司馬 私の結論から言いますと、日本人というものはやっぱり神道ですね。ひじょうに古い形の神道、神道ということばもなかったころの神道というものが、いまだにわれわれのなかにあるのではないでしょうか。神道を思想化したり、いろいろ体系化した人があって、たとえば平田篤胤とか、明治以降の国家神道とかあるけれども、そういうのはむしろ神道の邪道であった。もともと神道というものは、要するにお座敷ならお座敷を清らかにしておくというだけです。その神さまのいる場所に玉砂利を敷いて清めておく。
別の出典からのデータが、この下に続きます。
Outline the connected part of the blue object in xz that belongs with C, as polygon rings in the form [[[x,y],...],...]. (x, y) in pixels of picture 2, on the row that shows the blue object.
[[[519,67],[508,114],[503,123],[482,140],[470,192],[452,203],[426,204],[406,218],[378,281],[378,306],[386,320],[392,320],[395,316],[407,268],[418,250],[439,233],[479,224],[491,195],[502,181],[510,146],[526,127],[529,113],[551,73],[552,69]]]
清めるというのは、衛生的にしておくのかなにかよくわからないですけれど、神道でいう清めておくということだけがあって、その上に仏教や儒教が乗っかっても平気というところがあるのです。・・・

 

     (『日本人と日本文化』対談 司馬遼太郎 ドナルド・キーン 中公文庫)

 

※ 「神道」は難解な教義も厳格な修行も必要としない。人格の完成などもいらない。儒教も仏教も、人が勝手に拵えた思想に過ぎない。殊に諸思想の根本的基盤というほどでも無い。たとえば、年中樹木に蔽われた小高い山に、或る種の神秘的な何かを与えられて、ふとその閑寂とした山中の頂にごくごく小さな社を造って礼拝する、というだけで他は何も必須としない、というのが私なりの固よりのイメージです。